The ICPCG is a working group of investigators, consisting of 16 independent groups from 21 institutions from North America, Europe and Australia, that share a common interest in genetic susceptibility for prostate cancer and all of whom have major ongoing, individual research efforts in this area, and extensive collections of prostate cancer families. The ICPCG was formed in 1996 to explore collaborative studies in the area of prostate cancer and, in particular, to provide a mechanism by which large-scale pooled analyses could be performed.

More than 17,000 DNA samples, including 7014 from affected individuals, have been collected from 2558 multiplex prostate cancer families. Each of the ICPCG sites employed varying designs and sampling schemes to recruit families. This diversity is a primary strength, as it has provided an opportunity to acquire data on subgroups of affected individuals and families with characteristics that represent a continuum of genetic and environmental risk. This collection is the largest family resource in the world available to address the genetic mechanisms underlying inherited susceptibility for PC.

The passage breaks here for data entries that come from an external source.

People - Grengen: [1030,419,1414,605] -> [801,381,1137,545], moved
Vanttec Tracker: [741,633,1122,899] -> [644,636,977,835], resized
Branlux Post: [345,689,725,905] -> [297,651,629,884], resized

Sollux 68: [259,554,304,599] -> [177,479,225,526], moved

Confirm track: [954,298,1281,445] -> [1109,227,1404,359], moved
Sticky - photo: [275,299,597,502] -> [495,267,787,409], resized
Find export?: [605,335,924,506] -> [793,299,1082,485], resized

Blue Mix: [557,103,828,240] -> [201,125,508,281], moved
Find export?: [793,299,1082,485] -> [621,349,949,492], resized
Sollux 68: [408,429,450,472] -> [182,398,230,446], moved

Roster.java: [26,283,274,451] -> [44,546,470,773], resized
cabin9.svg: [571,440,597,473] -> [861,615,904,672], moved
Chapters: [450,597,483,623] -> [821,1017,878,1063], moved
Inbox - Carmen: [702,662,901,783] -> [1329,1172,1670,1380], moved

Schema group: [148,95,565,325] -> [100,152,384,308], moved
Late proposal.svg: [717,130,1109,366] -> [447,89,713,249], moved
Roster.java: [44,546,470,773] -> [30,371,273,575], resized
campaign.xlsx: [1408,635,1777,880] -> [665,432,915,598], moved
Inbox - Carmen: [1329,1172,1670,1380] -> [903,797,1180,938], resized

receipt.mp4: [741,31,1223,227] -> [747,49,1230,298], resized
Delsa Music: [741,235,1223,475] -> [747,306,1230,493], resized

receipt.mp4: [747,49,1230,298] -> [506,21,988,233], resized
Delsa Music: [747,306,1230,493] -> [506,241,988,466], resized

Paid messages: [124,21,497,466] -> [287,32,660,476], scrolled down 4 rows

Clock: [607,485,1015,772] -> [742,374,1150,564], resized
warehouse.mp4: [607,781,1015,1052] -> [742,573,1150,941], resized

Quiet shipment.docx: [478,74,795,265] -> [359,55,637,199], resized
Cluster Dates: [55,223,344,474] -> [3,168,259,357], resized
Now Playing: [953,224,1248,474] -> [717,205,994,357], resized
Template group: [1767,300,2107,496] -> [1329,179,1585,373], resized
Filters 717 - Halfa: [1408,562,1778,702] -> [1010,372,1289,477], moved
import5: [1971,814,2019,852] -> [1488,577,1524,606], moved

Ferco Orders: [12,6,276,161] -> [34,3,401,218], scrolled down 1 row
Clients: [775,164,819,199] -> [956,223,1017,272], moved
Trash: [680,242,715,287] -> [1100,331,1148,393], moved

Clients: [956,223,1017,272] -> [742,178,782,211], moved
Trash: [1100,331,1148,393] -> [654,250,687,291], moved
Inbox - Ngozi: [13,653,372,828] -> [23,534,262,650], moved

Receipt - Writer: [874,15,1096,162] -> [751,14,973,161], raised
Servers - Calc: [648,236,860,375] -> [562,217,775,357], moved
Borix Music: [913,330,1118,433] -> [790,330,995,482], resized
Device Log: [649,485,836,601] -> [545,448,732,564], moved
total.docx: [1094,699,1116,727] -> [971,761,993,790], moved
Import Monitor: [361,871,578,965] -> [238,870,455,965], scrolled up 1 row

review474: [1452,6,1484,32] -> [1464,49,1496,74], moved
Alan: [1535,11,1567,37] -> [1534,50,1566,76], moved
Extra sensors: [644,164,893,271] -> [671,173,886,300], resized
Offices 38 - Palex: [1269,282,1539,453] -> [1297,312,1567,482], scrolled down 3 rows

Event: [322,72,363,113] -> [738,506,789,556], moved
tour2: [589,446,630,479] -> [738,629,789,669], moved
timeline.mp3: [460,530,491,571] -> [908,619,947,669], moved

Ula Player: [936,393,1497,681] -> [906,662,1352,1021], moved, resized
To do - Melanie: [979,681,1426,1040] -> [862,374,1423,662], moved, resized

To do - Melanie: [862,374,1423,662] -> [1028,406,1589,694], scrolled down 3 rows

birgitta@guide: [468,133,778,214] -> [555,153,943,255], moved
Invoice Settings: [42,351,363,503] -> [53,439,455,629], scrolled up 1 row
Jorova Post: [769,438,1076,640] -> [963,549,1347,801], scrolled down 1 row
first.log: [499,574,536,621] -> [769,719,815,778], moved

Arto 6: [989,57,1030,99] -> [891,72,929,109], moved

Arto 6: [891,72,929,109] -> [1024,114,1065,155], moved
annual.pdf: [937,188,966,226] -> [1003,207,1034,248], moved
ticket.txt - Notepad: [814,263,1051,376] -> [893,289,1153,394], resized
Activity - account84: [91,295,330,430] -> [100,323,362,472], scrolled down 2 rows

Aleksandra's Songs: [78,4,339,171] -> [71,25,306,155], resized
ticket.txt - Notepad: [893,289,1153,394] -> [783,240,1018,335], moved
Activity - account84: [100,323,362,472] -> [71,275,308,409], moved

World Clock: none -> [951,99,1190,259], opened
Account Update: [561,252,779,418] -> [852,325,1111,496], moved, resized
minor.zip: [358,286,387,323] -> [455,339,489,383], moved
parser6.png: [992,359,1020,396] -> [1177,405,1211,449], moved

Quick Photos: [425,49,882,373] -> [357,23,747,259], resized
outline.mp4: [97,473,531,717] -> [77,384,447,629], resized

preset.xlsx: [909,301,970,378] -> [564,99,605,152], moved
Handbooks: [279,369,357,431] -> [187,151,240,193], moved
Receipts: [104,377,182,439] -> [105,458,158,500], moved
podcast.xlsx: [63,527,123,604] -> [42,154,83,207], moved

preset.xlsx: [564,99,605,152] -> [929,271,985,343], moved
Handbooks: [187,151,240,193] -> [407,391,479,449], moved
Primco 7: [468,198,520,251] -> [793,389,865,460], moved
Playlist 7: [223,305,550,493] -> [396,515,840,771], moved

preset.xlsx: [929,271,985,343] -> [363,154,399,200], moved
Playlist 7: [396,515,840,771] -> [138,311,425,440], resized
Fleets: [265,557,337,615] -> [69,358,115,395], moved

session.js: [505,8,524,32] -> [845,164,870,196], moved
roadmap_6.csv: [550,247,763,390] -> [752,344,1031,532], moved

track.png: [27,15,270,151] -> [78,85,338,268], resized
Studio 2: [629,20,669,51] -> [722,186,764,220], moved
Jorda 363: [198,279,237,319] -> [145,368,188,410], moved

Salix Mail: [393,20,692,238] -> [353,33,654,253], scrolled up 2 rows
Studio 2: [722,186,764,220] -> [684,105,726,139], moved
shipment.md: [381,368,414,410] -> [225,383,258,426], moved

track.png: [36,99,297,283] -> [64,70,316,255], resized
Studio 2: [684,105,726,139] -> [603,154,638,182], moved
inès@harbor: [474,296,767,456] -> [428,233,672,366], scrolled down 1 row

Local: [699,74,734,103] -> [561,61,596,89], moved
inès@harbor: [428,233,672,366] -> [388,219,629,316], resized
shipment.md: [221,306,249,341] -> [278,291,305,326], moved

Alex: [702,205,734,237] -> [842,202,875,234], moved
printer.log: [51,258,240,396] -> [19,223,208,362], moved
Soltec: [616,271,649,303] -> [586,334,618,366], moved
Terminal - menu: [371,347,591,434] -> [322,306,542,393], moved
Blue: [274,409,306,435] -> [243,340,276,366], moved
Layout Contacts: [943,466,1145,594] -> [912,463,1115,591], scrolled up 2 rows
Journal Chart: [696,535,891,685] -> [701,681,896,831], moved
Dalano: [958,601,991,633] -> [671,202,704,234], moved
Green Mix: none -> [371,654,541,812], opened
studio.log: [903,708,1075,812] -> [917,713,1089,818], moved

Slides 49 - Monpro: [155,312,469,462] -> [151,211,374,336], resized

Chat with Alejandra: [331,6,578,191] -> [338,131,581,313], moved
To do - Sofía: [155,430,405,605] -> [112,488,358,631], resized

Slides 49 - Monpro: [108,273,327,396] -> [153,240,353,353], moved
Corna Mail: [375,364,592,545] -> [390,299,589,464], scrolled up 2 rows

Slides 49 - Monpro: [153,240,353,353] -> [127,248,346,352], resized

To combine resources to carry out collaborative studies in prostate cancer genetics.

Current Research Aims

    Prostate cancer (PC) diagnoses in the U.S. in 2012 are estimated to account for 29% (241,740) of all newly diagnosed cancers in men and 9% (28,170) of male cancer deaths. The heterogeneity of PC aggressiveness and the inability to accurately identify men destined to suffer and die from the disease cause a significant public health problem of possible over-diagnosis and over-treatment of patients with indolent PC. Several studies have implicated a genetic etiology for PC, and multiple genome-wide association studies have identified several risk alleles for PC that account for a small proportion of genetic risk. However, less than 30% of the heritability of PC has been defined, and it is likely that a proportion of the undefined risk is due to rare susceptibility alleles. The genetic causes of PC represent one of the most important questions in PC research today. With the new generation of DNA sequencing technology, the potential application of applying sequencing information to patient care is emerging for screening decisions and identification of molecular pathways involved in the development and progression of PC. Better markers to identify PC could have a substantial effect on patient care. We hypothesize that rare risk alleles can be identified by utilizing next-generation sequencing technologies to perform whole-exome sequencing in highly enriched familial cases of PC. The ICPCG is in the unique position of having identified and sampled the most informative high-risk PC pedigrees known throughout the world. To define these rare risk alleles, we have several objectives for our current work.
  1. First, we will identify candidate PC susceptibility genes from whole-exome sequencing data derived from ~800 familial cases (from ~475 independent families) and prioritize those genes with variants that are most damaging, co-segregate with PC within the tested families, and are rare in the general population (Aim 1).
  2. Second, we will further analyze the top 1000 candidate genes identified in Aim 1 by re-sequencing the coding regions in an independent set of 500 hereditary PC cases and 500 controls, looking specifically for genes with multiple damaging variants and variants that are found to be significantly more frequent among our cases compared to control data (Aim 2).
  3. Third, we will identify the most likely PC susceptibility loci by end-to-end re-sequencing of the top 100 genes identified in Aim 2 in an independent set of 1000 hereditary PC cases and 1000 controls (Aim 3).
  4. Funding

    ICPCG currently receives funding from the National Cancer Institute (U01CA08960).